First you have to define the Maven coordinates of the Datadoc JAR you want to create and deploy. When you do this, you have to change rmoehn to your own Clojars user name.

(def coords {:group "org.clojars.rmoehn"
             :artifact "clojure-doro-docs"
             :version "1.7.0+001"
             :description
             (gr-utils/clean-up-string
               "clojure.core with added beginner documentation. Based on
               org.clojars.rmoehn:clojure:1.7.0+003:datadoc.")})

Then this will give you a JAR and a POM file in target/datadoc:

(require '[grenada.exporters :as exporters])

(def things-with-docs (gr-converters/to-seq things-with-docs-map))

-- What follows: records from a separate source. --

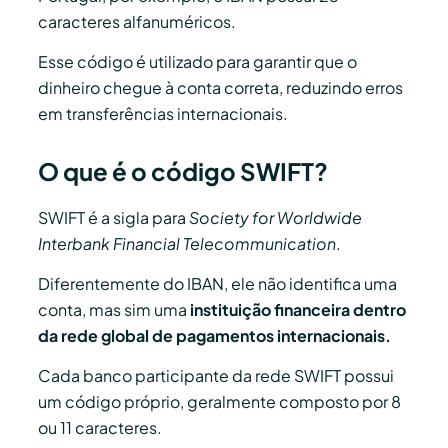
caracteres alfanuméricos.
Esse código é utilizado para garantir que o
dinheiro chegue à conta correta, reduzindo erros
em transferências internacionais.
O que é o código SWIFT?
SWIFT é a sigla para
Society for Worldwide
Interbank Financial Telecommunication
.
Diferentemente do IBAN, ele não identifica uma
conta, mas sim uma
instituição financeira dentro
da rede global de pagamentos internacionais.
Cada banco participante da rede SWIFT possui
um código próprio, geralmente composto por 8
ou 11 caracteres.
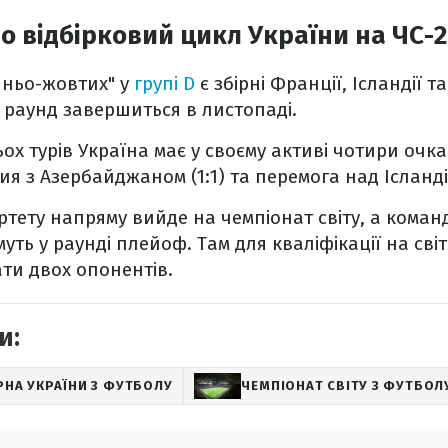
о відбірковий цикл України на ЧС-
иньо-жовтих" у
групі D
є збірні Франції, Ісландії 
 раунд завершиться в листопаді.
ох турів Україна має у своєму активі чотири очка
чия з Азербайджаном (1:1) та перемога над Ісландіє
тету напряму вийде на чемпіонат світу, а коман
уть у раунді плейоф. Там для кваліфікації на сві
ати двох опонентів.
и:
РНА УКРАЇНИ З ФУТБОЛУ
ЧЕМПІОНАТ СВІТУ З ФУТБОЛ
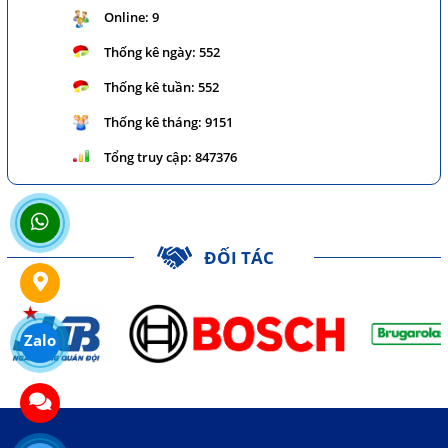
Online:
9
Thống kê ngày:
552
Thống kê tuần:
552
Thống kê tháng:
9151
Tổng truy cập:
847376
ĐỐI TÁC
Zalo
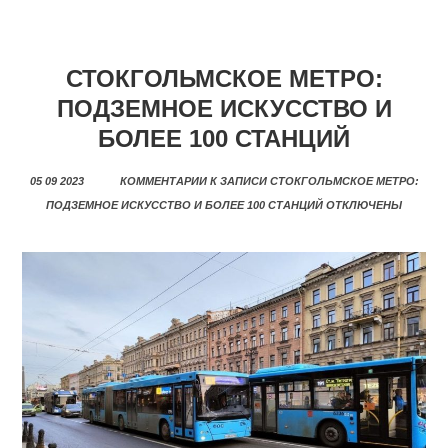
СТОКГОЛЬМСКОЕ МЕТРО:
ПОДЗЕМНОЕ ИСКУССТВО И
БОЛЕЕ 100 СТАНЦИЙ
05 09 2023
КОММЕНТАРИИ
К ЗАПИСИ СТОКГОЛЬМСКОЕ МЕТРО:
ПОДЗЕМНОЕ ИСКУССТВО И БОЛЕЕ 100 СТАНЦИЙ
ОТКЛЮЧЕНЫ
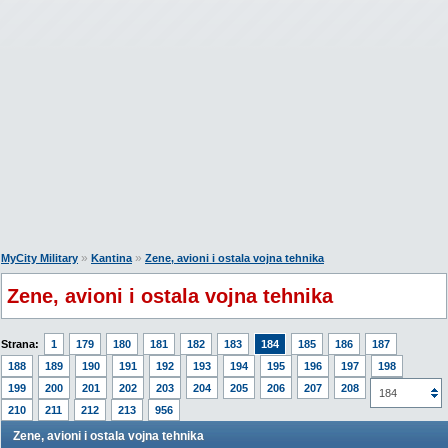
»
»
MyCity Military
Kantina
Zene, avioni i ostala vojna tehnika
Zene, avioni i ostala vojna tehnika
Strana:
1
179
180
181
182
183
184
185
186
187
188
189
190
191
192
193
194
195
196
197
198
199
200
201
202
203
204
205
206
207
208
209
184
210
211
212
213
956
Zene, avioni i ostala vojna tehnika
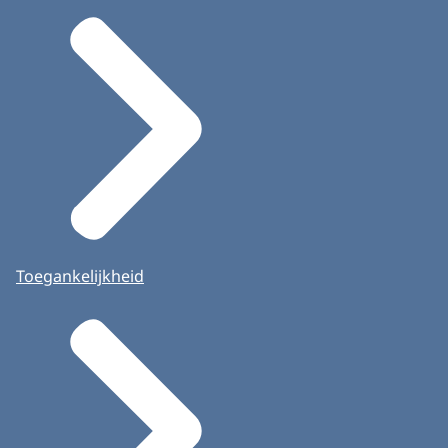
Toegankelijkheid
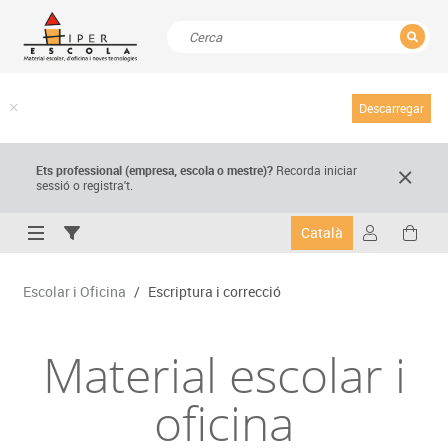
TANCAR
Resultats de la recerca
Descarregar
Ets professional (empresa,
escola
o mestre)
?
Recorda
iniciar
sessió o registra't.
Català
Escolar i Oficina
/
Escriptura i correcció
Material escolar i
oficina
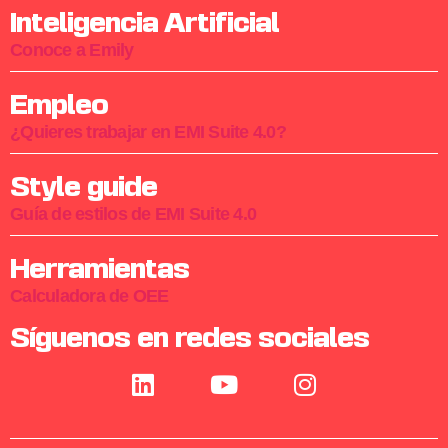
Inteligencia Artificial
Conoce a Emily
Empleo
¿Quieres trabajar en EMI Suite 4.0?
Style guide
Guía de estilos de EMI Suite 4.0
Herramientas
Calculadora de OEE
Síguenos en redes sociales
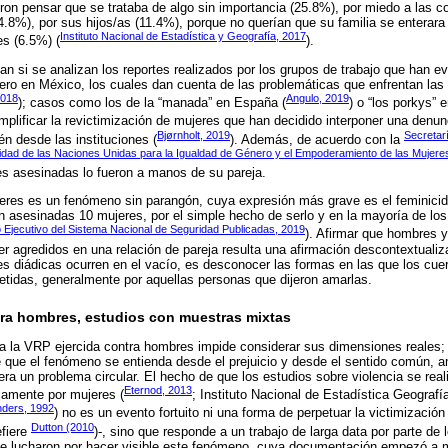
ron pensar que se trataba de algo sin importancia (25.8%), por miedo a las 
.8%), por sus hijos/as (11.4%), porque no querían que su familia se enterara 
Instituto Nacional de Estadística y Geografía, 2017
es (6.5%) (
).
n si se analizan los reportes realizados por los grupos de trabajo que han ev
ero en México, los cuales dan cuenta de las problemáticas que enfrentan las 
2018
Angulo, 2019
); casos como los de la “manada” en España (
) o “los porkys” 
mplificar la revictimización de mujeres que han decidido interponer una denun
Bjørnholt, 2019
Secretarí
én desde las instituciones (
). Además, de acuerdo con la
tidad de las Naciones Unidas para la Igualdad de Género y el Empoderamiento de las Mujere
es asesinadas lo fueron a manos de su pareja.
jeres es un fenómeno sin parangón, cuya expresión más grave es el feminicid
 asesinadas 10 mujeres, por el simple hecho de serlo y en la mayoría de los
 Ejecutivo del Sistema Nacional de Seguridad Publicadas, 2019
). Afirmar que hombres y
r agredidos en una relación de pareja resulta una afirmación descontextualiz
s diádicas ocurren en el vacío, es desconocer las formas en las que los cuer
etidas, generalmente por aquellas personas que dijeron amarlas.
ntra hombres, estudios con muestras mixtas
 a la VRP ejercida contra hombres impide considerar sus dimensiones reales;
e que el fenómeno se entienda desde el prejuicio y desde el sentido común,
nera un problema circular. El hecho de que los estudios sobre violencia se real
Eternod, 2013
amente por mujeres (
; Instituto Nacional de Estadística Geografí
ders, 1992
) no es un evento fortuito ni una forma de perpetuar la victimizaci
Dutton (2010
efiere
)-, sino que responde a un trabajo de larga data por parte de
ue lucharon por hacer visible este fenómeno, cuya documentación empezó a 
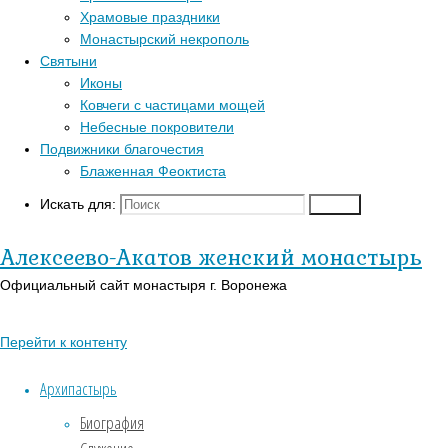
Главная
Храмовые праздники
Перейти к
страница
Монастырский некрополь
Популярные записи
верхней панели
Актуально
Святыни
Преображение
Войти
Иконы
Блаженная Феоктиста
Господне
Регистрация
Ковчеги с частицами мощей
Контакты
Православный
Небесные покровители
Для паломников
календарь на
Подвижники благочестия
История
сегодня
Блаженная Феоктиста
Заказать требы
В-
Искать для:
Поиск
Преображение
Православии.рф
Святыни
Иконы
Алексеево-Акатов женский монастырь
Господне
Страницы
Официальный сайт монастыря г. Воронежа
19.08.2025
АУДИО
Перейти к контенту
18.08.2025
«Господь Пастырь мой»
19
Духовный кант «Матерь
Архипастырь
Божия»
августа
Биография
Духовный кант «Слава Богу
Православная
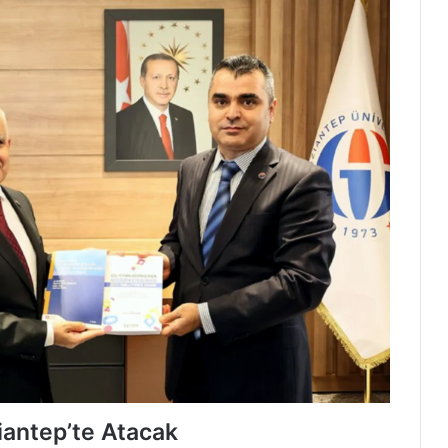
ziantep’te Atacak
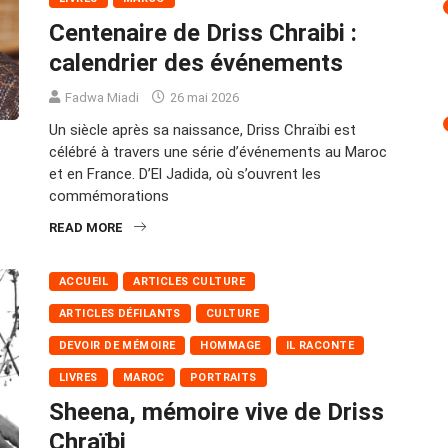
Centenaire de Driss Chraibi :
calendrier des événements
Fadwa Miadi
26 mai 2026
Un siècle après sa naissance, Driss Chraïbi est
célébré à travers une série d’événements au Maroc
et en France. D’El Jadida, où s’ouvrent les
commémorations
READ MORE
ACCUEIL
ARTICLES CULTURE
ARTICLES DÉFILANTS
CULTURE
DEVOIR DE MÉMOIRE
HOMMAGE
IL RACONTE
LIVRES
MAROC
PORTRAITS
Sheena, mémoire vive de Driss
Chraïbi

(exporters/jar things-with-docs
               "target/datadoc"
               coords)

Just for fun, you can read a Thing from the JAR you created:

(-> (gr-sources/from-jar "target/datadoc/clojure-doro-docs-1.7.0+001-datadoc.jar")
    gr-converters/to-mapping
    (get-in [["org.clojure" "clojure" "1.7.0" "clj" "clojure.core" "concat"]
             :bars
             :poomoo.bars/docs
             "doros-docs"])
    e/pprint)

Step 7: Deploy the JAR to Clojars

An ugly procedure from grenada.postprocessors does the job:

(require '[grenada.postprocessors :as postprocessors])

(postprocessors/deploy-jar coords "target/datadoc" [; <Clojars user name>
                                                    ; <Clojars password>
                                                    ])

Alternatively, you can use lein-datadoc, which uses Leiningen's credentials system.

That's it! If you want to know what else is available, have a look at the overview.